* **ASSIGNMENT**: Transcribe the text lines of every one of the records below, character for character, and leave the pictures out of your answer.

(Saved data entries)
+--

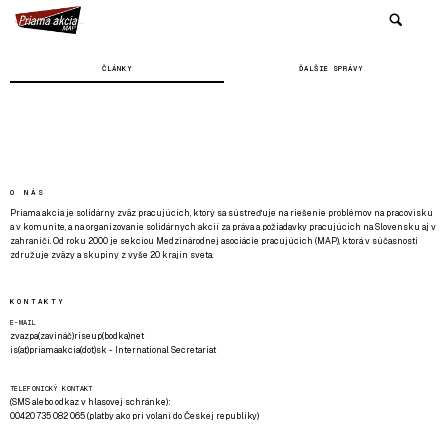
ČLÁNKY
ĎALŠIE SPRÁVY
O NÁS
Priama akcia je solidárny zväz pracujúcich, ktorý sa sústreďuje na riešenie problémov na pracovisku
a v komunite, a na organizovanie solidárnych akcií za práva a požiadavky pracujúcich na Slovensku aj v
zahraničí. Od roku 2000 je sekciou Medzinárodnej asociácie pracujúcich (MAP), ktorá v súčasnosti
združuje zväzy a skupiny z vyše 20 krajín sveta.
KONTAKTY
E-MAIL
zvazpa(zavináč)riseup(bodka)net
is(at)priamaakcia(dot)sk - International Secretariat
TELEFONICKÝ KONTAKT
(SMS alebo odkaz v hlasovej schránke):
00420 735 082 065 (platby ako pri volaní do Českej republiky)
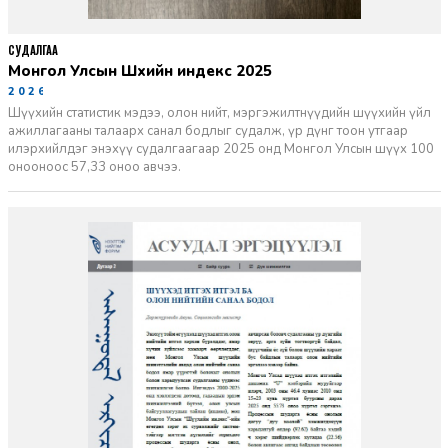
СУДАЛГАА
Монгол Улсын Шүүхийн индекс 2025
2026-06-11
Шүүхийн статистик мэдээ, олон нийт, мэргэжилтнүүдийн шүүхийн үйл
ажиллагааны талаарх санал бодлыг судалж, үр дүнг тоон утгаар
илэрхийлдэг энэхүү судалгаагаар 2025 онд Монгол Улсын шүүх 100
онооноос 57,33 оноо авчээ.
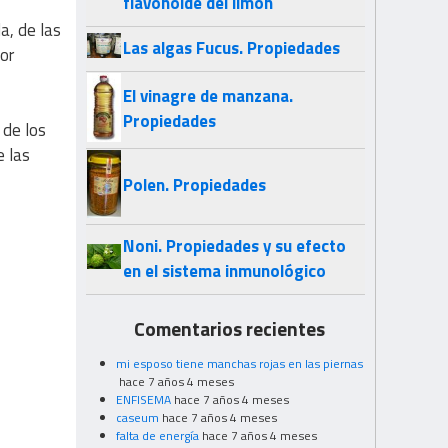
flavonoide del limón
a, de las
Las algas Fucus. Propiedades
or
El vinagre de manzana.
Propiedades
 de los
e las
Polen. Propiedades
Noni. Propiedades y su efecto
en el sistema inmunológico
Comentarios recientes
mi esposo tiene manchas rojas en las piernas
hace 7 años 4 meses
ENFISEMA
hace 7 años 4 meses
caseum
hace 7 años 4 meses
falta de energía
hace 7 años 4 meses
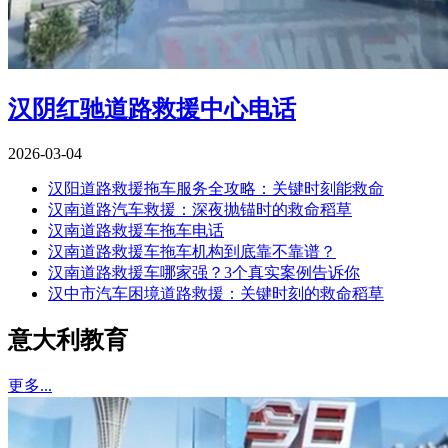
汉阴红驰道路救援中心电话
2026-03-04
汉阳道路救援拖车服务全攻略：关键时刻能救命
汉南道路汽车救援：深夜抛锚时的救命稻草
汉南道路救援车拖车电话
汉南道路救援车拖车机构到底靠不靠谱？
汉南道路救援车哪家强？3个真实案例告诉你
汉中市汽车困境道路救援：关键时刻的救命稻草
意大利教育
更多...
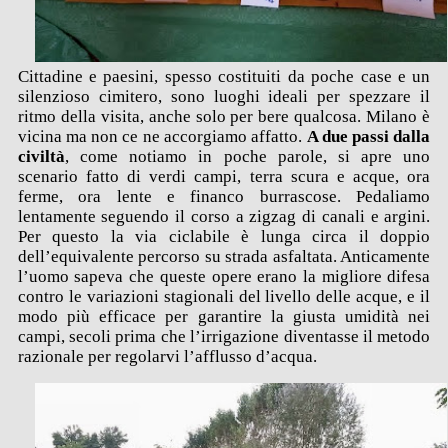
Cittadine e paesini, spesso costituiti da poche case e un
silenzioso cimitero, sono luoghi ideali per spezzare il
ritmo della visita, anche solo per bere qualcosa. Milano è
vicina ma non ce ne accorgiamo affatto.
A due passi dalla
civiltà
, come notiamo in poche parole, si apre uno
scenario fatto di verdi campi, terra scura e acque, ora
ferme, ora lente e financo burrascose. Pedaliamo
lentamente seguendo il corso a zigzag di canali e argini.
Per questo la via ciclabile è lunga circa il doppio
dell’equivalente percorso su strada asfaltata. Anticamente
l’uomo sapeva che queste opere erano la migliore difesa
contro le variazioni stagionali del livello delle acque, e il
modo più efficace per garantire la giusta umidità nei
campi, secoli prima che l’irrigazione diventasse il metodo
razionale per regolarvi l’afflusso d’acqua.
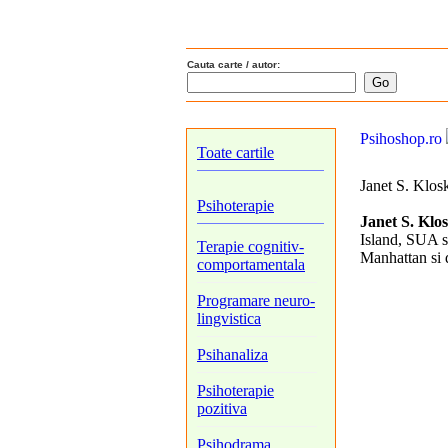
Cauta carte / autor:
Psihoshop.ro
Toate cartile
Janet S. Klos
Psihoterapie
Janet S. Klo
Island, SUA si
Terapie cognitiv-
Manhattan si 
comportamentala
Programare neuro-
lingvistica
Psihanaliza
Psihoterapie
pozitiva
Psihodrama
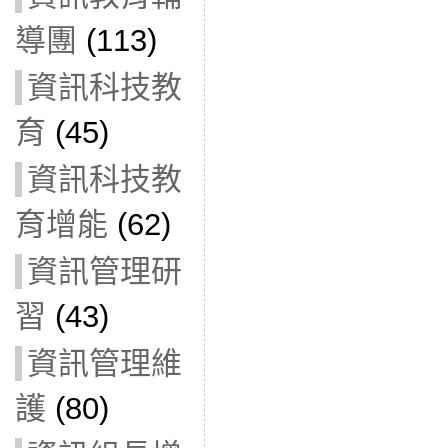
導團
(113)
資訊科技教
育
(45)
資訊科技教
育增能
(62)
資訊管理研
習
(43)
資訊管理維
護
(80)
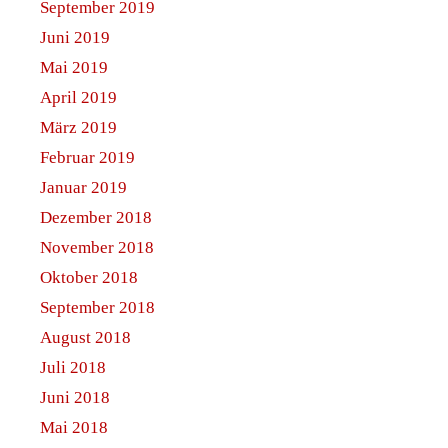
September 2019
Juni 2019
Mai 2019
April 2019
März 2019
Februar 2019
Januar 2019
Dezember 2018
November 2018
Oktober 2018
September 2018
August 2018
Juli 2018
Juni 2018
Mai 2018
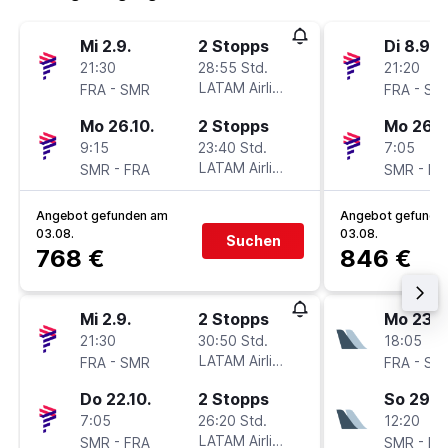
Mi 2.9.
2 Stopps
Di 8.9.
21:30
28:55 Std.
21:20
-
LATAM Airlines
-
FRA
SMR
FRA
SM
Mo 26.10.
2 Stopps
Mo 26.1
9:15
23:40 Std.
7:05
-
LATAM Airlines
-
SMR
FRA
SMR
FR
Angebot gefunden am
Angebot gefunde
03.08.
03.08.
Suchen
768 €
846 €
Mi 2.9.
2 Stopps
Mo 23.11
21:30
30:50 Std.
18:05
-
LATAM Airlines
-
FRA
SMR
FRA
SM
Do 22.10.
2 Stopps
So 29.11
7:05
26:20 Std.
12:20
-
LATAM Airlines
-
SMR
FRA
SMR
FR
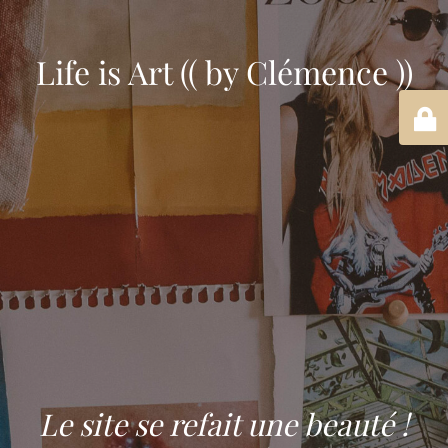
Life is Art (( by Clémence ))
Le site se refait une beauté !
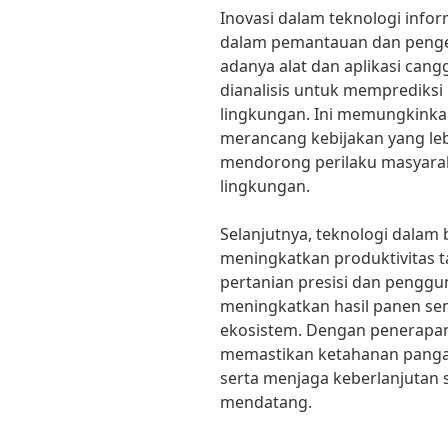
Inovasi dalam teknologi info
dalam pemantauan dan penge
adanya alat dan aplikasi can
dianalisis untuk memprediks
lingkungan. Ini memungkinka
merancang kebijakan yang lebi
mendorong perilaku masyarak
lingkungan.
Selanjutnya, teknologi dalam
meningkatkan produktivitas t
pertanian presisi dan pengg
meningkatkan hasil panen se
ekosistem. Dengan penerapan 
memastikan ketahanan pangan
serta menjaga keberlanjutan
mendatang.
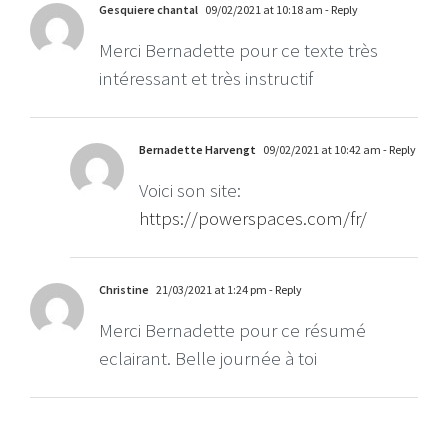
Gesquiere chantal
09/02/2021 at 10:18 am
- Reply
Merci Bernadette pour ce texte très
intéressant et très instructif
Bernadette Harvengt
09/02/2021 at 10:42 am
- Reply
Voici son site:
https://powerspaces.com/fr/
Christine
21/03/2021 at 1:24 pm
- Reply
Merci Bernadette pour ce résumé
eclairant. Belle journée à toi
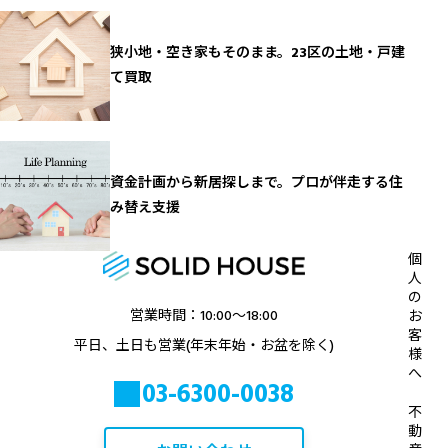
狭小地・空き家もそのまま。23区の土地・戸建
て買取
資金計画から新居探しまで。プロが伴走する住
み替え支援
個
人
の
営業時間：10:00〜18:00
お
客
平日、土日も営業(年末年始・お盆を除く)
様
へ
03-6300-0038
不
動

+--

* **RESPONSE BOX**:
ČLÁNKY
ĎALŠIE SPRÁVY
O NÁS
Priama akcia je solidárny zväz pracujúcich, ktorý sa sústreďuje na riešenie problémov na pracovisku
a v komunite, a na organizovanie solidárnych akcií za práva a požiadavky pracujúcich na Slovensku aj v
zahraničí. Od roku 2000 je sekciou Medzinárodnej asociácie pracujúcich (MAP), ktorá v súčasnosti
združuje zväzy a skupiny z vyše 20 krajín sveta.
KONTAKTY
E-MAIL
zvazpa(zavináč)riseup(bodka)net
is(at)priamaakcia(dot)sk - International Secretariat
TELEFONICKÝ KONTAKT
(SMS alebo odkaz v hlasovej schránke):
00420 735 082 065 (platby ako pri volaní do Českej republiky)
СУДАЛГАА
Монгол Улсын Шүүхийн индекс 2025
2026-06-11
Шүүхийн статистик мэдээ, олон нийт, мэргэжилтнүүдийн шүүхийн үйл
ажиллагааны талаарх санал бодлыг судалж, үр дүнг тоон утгаар
илэрхийлдэг энэхүү судалгаагаар 2025 онд Монгол Улсын шүүх 100
онооноос 57,33 оноо авчээ.
flavonoide del limón
a, de las
Las algas Fucus. Propiedades
or
El vinagre de manzana.
Propiedades
 de los
e las
Polen. Propiedades
Noni. Propiedades y su efecto
en el sistema inmunológico
Comentarios recientes
mi esposo tiene manchas rojas en las piernas
hace 7 años 4 meses
ENFISEMA
hace 7 años 4 meses
caseum
hace 7 años 4 meses
falta de energía
hace 7 años 4 meses
汉阴红驰道路救援中心电话
2026-03-04
汉阳道路救援拖车服务全攻略：关键时刻能救命
汉南道路汽车救援：深夜抛锚时的救命稻草
汉南道路救援车拖车电话
汉南道路救援车拖车机构到底靠不靠谱？
汉南道路救援车哪家强？3个真实案例告诉你
汉中市汽车困境道路救援：关键时刻的救命稻草
意大利教育
更多...
Cittadine e paesini, spesso costituiti da poche case e un
silenzioso cimitero, sono luoghi ideali per spezzare il
ritmo della visita, anche solo per bere qualcosa. Milano è
vicina ma non ce ne accorgiamo affatto.
A due passi dalla
civiltà
, come notiamo in poche parole, si apre uno
scenario fatto di verdi campi, terra scura e acque, ora
ferme, ora lente e financo burrascose. Pedaliamo
lentamente seguendo il corso a zigzag di canali e argini.
Per questo la via ciclabile è lunga circa il doppio
dell’equivalente percorso su strada asfaltata. Anticamente
l’uomo sapeva che queste opere erano la migliore difesa
contro le variazioni stagionali del livello delle acque, e il
modo più efficace per garantire la giusta umidità nei
campi, secoli prima che l’irrigazione diventasse il metodo
razionale per regolarvi l’afflusso d’acqua.
Cauta carte / autor:
Psihoshop.ro
Toate cartile
Janet S. Klos
Psihoterapie
Janet S. Klo
Island, SUA si
Terapie cognitiv-
Manhattan si 
comportamentala
Programare neuro-
lingvistica
Psihanaliza
Psihoterapie
pozitiva
Psihodrama
導團
(113)
資訊科技教
育
(45)
資訊科技教
育增能
(62)
資訊管理研
習
(43)
資訊管理維
護
(80)
September 2019
Juni 2019
Mai 2019
April 2019
März 2019
Februar 2019
Januar 2019
Dezember 2018
November 2018
Oktober 2018
September 2018
August 2018
Juli 2018
Juni 2018
Mai 2018
Mi 2.9.
2 Stopps
Di 8.9.
21:30
28:55 Std.
21:20
-
LATAM Airlines
-
FRA
SMR
FRA
SM
Mo 26.10.
2 Stopps
Mo 26.1
9:15
23:40 Std.
7:05
-
LATAM Airlines
-
SMR
FRA
SMR
FR
Angebot gefunden am
Angebot gefunde
03.08.
03.08.
Suchen
768 €
846 €
Mi 2.9.
2 Stopps
Mo 23.11
21:30
30:50 Std.
18:05
-
LATAM Airlines
-
FRA
SMR
FRA
SM
Do 22.10.
2 Stopps
So 29.11
7:05
26:20 Std.
12:20
-
LATAM Airlines
-
SMR
FRA
SMR
FR
Life is Art (( by Clémence ))
Le site se refait une beauté !
Inovasi dalam teknologi info
dalam pemantauan dan penge
adanya alat dan aplikasi can
dianalisis untuk memprediks
lingkungan. Ini memungkinka
merancang kebijakan yang lebi
mendorong perilaku masyarak
lingkungan.
Selanjutnya, teknologi dalam
meningkatkan produktivitas t
pertanian presisi dan pengg
meningkatkan hasil panen se
ekosistem. Dengan penerapan 
memastikan ketahanan pangan
serta menjaga keberlanjutan
mendatang.
Gesquiere chantal
09/02/2021 at 10:18 am
- Reply
Merci Bernadette pour ce texte très
intéressant et très instructif
Bernadette Harvengt
09/02/2021 at 10:42 am
- Reply
Voici son site:
https://powerspaces.com/fr/
Christine
21/03/2021 at 1:24 pm
- Reply
Merci Bernadette pour ce résumé
eclairant. Belle journée à toi
狭小地・空き家もそのまま。23区の土地・戸建
て買取
資金計画から新居探しまで。プロが伴走する住
み替え支援
個
人
の
営業時間：10:00〜18:00
お
客
平日、土日も営業(年末年始・お盆を除く)
様
へ
03-6300-0038
不
動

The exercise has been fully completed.